I really think that the phonetics of Welsh should be introduced as a stand alone lesson or failing that be explained in detail within early lesson notes.
I'm sure a proportion of learners must give up not knowing the phonetics and thus finding it difficult rather than finding it as it is, different but following it's own logical pattern.
Completely. The first thing I did (well before I tried learning Welsh) was to learn to understand how to pronounce it / read placenames etc.
It's the most important thing to get right when you start like you say, this goes in fact for any language.
Longer term, getting your accent and colloquial language right is also important for convincing Welsh speakers that you are confident and familiar with the language so they feel they aren't inconveniencing you by speaking Welsh to you … but that's another thing.
I didn't put enough efforts in it , that's for sure ; I could have overcome my difficulties and found other websites to explain certain things but as I said : not enough motivation. It's ok , I still like the language and enjoy watching a tv serie in welsh when I find one ("Hinterland" !)

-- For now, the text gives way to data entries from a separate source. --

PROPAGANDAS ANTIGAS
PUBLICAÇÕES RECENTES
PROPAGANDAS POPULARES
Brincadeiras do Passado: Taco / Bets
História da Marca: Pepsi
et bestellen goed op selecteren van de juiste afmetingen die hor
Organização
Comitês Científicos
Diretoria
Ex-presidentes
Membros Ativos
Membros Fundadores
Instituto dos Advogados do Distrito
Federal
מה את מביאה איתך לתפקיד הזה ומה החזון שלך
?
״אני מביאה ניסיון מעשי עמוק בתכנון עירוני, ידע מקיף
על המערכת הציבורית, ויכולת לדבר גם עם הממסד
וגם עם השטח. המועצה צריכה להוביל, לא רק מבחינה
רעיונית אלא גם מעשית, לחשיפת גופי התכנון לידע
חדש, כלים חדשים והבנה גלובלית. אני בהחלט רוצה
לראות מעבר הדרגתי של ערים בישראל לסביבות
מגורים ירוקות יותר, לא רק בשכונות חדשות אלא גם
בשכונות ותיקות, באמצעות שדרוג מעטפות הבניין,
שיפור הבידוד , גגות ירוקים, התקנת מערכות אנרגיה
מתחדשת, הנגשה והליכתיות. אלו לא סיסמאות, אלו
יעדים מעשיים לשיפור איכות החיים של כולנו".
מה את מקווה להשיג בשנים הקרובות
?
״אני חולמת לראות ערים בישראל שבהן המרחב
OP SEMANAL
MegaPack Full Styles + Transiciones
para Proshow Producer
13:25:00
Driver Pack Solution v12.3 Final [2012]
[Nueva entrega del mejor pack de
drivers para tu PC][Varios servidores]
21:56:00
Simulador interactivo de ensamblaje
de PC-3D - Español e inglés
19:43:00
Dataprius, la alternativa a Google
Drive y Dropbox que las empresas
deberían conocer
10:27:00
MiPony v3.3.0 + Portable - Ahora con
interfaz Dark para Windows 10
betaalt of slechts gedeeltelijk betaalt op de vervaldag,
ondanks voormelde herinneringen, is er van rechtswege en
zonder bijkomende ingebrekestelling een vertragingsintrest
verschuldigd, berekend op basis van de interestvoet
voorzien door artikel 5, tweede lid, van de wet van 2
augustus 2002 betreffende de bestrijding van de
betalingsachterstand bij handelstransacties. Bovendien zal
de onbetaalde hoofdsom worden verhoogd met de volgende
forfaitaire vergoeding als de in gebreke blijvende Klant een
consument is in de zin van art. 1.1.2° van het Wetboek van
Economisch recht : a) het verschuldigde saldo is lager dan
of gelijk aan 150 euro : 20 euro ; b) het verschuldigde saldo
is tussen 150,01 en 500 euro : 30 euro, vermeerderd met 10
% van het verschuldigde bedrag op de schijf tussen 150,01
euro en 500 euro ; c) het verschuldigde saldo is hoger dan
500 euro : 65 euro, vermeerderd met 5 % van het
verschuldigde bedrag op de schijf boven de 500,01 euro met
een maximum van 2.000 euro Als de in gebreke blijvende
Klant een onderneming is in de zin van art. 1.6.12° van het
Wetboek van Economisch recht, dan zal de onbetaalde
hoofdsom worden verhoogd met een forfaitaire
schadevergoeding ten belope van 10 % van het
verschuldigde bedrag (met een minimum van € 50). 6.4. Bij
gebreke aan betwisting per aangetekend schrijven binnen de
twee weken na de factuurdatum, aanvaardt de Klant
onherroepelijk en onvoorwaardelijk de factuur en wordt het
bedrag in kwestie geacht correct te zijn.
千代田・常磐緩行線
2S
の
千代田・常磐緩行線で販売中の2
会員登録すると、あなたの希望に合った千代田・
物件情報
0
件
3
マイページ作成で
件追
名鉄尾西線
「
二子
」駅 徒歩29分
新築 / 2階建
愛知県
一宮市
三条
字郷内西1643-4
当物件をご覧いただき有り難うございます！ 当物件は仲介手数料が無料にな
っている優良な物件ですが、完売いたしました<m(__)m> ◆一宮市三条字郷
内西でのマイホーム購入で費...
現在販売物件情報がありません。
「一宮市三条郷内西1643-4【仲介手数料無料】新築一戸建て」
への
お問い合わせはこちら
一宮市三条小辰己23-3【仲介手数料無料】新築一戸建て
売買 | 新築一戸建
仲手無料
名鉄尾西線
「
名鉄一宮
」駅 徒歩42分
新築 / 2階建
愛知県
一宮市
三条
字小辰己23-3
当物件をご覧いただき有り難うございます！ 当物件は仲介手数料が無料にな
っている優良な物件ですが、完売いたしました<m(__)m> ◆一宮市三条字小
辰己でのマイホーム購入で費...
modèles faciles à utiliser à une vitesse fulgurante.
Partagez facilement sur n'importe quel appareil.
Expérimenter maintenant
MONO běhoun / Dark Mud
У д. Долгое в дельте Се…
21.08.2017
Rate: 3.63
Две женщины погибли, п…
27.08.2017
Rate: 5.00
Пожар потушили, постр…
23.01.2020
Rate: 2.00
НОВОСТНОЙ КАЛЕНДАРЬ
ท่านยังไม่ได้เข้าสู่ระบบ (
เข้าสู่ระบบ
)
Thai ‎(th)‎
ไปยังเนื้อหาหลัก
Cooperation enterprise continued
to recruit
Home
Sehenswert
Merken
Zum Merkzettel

Also the first level on Say Something In Welsh, the other 2 levels are subscription based, but the first level gives you invaluable training and does complete speaking, giving you another way to hear how Welsh is spoken, cadence and that sometimes you learn Welsh in phrases to get the sentences right. It sounds complicated, but It is a fairly easy language to learn. I love learning it. Duo is my go to for really delving into vocabulary and sentence structure. But I like the constant repeating and hearing the language spoken in Say Something In Welsh. You can get the app or go to the main website, Say Something In Welsh, to test it out. If you have never done VSO, where the verb comes before the subject, it takes a little getting used to. But I started in Irish, where it does it on steroids. LOL Welsh is a piece of cake compared to Irish, IMHO. LOL Love both languages though. Don't let mutations scare you, it eventually sounds normal to soften the words for easier speaking. And they have rules on how it works, so it is not being thrown in at the deep end and get used to it. But they do address it pretty early into the course.
No cases (well, you know what I mean), only two genders, no indefinite article, consistent verb order (i.e. the second and subsequent verbs don't just magically to the end of the sentence)... I find Welsh quite a bit easier than German.

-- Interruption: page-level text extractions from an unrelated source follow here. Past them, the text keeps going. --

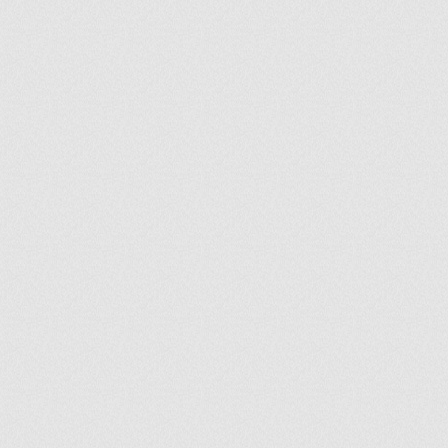
ir
artir
+
lr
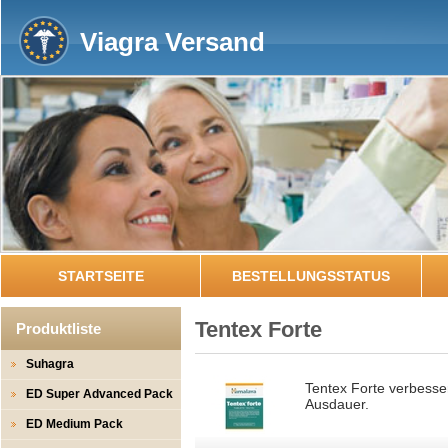
Viagra Versand
STARTSEITE
BESTELLUNGSSTATUS
Tentex Forte
Produktliste
Suhagra
Tentex Forte verbesser
ED Super Advanced Pack
Ausdauer.
ED Medium Pack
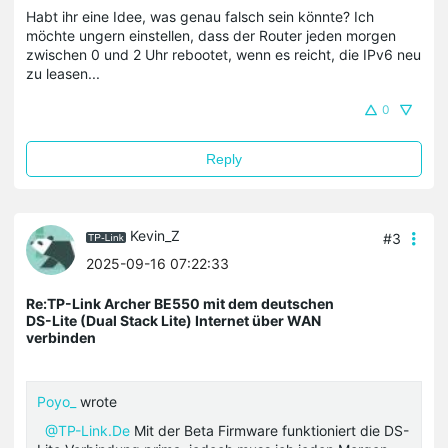
Habt ihr eine Idee, was genau falsch sein könnte? Ich
möchte ungern einstellen, dass der Router jeden morgen
zwischen 0 und 2 Uhr rebootet, wenn es reicht, die IPv6 neu
zu leasen...
0
Reply
Kevin_Z
#3
2025-09-16 07:22:33
Re:TP-Link Archer BE550 mit dem deutschen
DS-Lite (Dual Stack Lite) Internet über WAN
verbinden
Poyo_
wrote
@TP-Link.De
Mit der Beta Firmware funktioniert die DS-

I'm doing German at the moment and I would say that Welsh grammar is easier. The bit that is harder is the unfamiliar vocabulary - German words often have some relation to English, sometimes obvious, sometimes a bit more obscure or archaic; but the bulk of Welsh words don't have cognates.
Go on !! ;-) Welsh is an enchanting language and the duolingo course is rather complete. It contains more items and crowns than any other languages... as far as i have counted... So i think you can achieve a rather high level with motivation and regularity.

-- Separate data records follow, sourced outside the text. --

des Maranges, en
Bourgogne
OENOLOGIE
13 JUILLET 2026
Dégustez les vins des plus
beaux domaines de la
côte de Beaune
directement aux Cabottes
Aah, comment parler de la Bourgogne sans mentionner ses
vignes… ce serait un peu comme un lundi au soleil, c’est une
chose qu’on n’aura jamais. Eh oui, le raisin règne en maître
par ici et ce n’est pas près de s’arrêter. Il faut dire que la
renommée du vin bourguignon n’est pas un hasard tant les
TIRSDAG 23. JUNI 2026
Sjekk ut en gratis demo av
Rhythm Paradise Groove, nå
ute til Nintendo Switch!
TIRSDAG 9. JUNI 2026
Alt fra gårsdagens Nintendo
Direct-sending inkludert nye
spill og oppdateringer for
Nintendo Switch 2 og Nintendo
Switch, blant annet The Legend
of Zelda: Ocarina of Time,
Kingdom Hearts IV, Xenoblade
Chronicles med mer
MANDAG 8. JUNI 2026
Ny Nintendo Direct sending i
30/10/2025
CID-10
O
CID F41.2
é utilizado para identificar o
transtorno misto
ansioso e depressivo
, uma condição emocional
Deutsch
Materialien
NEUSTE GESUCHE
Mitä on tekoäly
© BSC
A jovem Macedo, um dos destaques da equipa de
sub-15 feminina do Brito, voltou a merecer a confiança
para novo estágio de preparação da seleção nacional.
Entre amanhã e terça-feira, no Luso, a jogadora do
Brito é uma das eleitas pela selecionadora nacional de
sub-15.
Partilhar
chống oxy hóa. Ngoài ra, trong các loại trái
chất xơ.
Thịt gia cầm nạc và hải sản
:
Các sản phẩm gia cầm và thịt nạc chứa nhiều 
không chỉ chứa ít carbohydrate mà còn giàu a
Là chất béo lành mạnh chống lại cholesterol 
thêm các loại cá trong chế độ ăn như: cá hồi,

Charming language and very different from germanic, slavonic and latin-based languages. Easy to pronounce but the rules of grammar are elusive. Things you expect to be nouns turn out to be adjectives. There can be at least four ways for some of the personal pronouns to indicate who is doing something, mainly so the listener is mentally prepared for what the sentence will contain, I assume. The beginnings of words can morph a bit into a different sound. If you think of grammar rules you might find it frustrating. I try to think of the structure as a bunch of flowers with the speaker choosing a particular bloom as a gift to the listener. So it needs a lot of patience and appreciation but is a truly beautiful and mellifluous language. I have been at it a year and am not giving up.
It's relatively easy, though I've found that the Duolingo course for Welsh makes learning the language easy (compared to the Irish Duolingo course...). Two hard things about Welsh, though: gender (always a pain when learning the language) and irregular plural forms. In addition, if you eventually decide to study the formal variant, be aware that it's very different from the colloquial form of the language.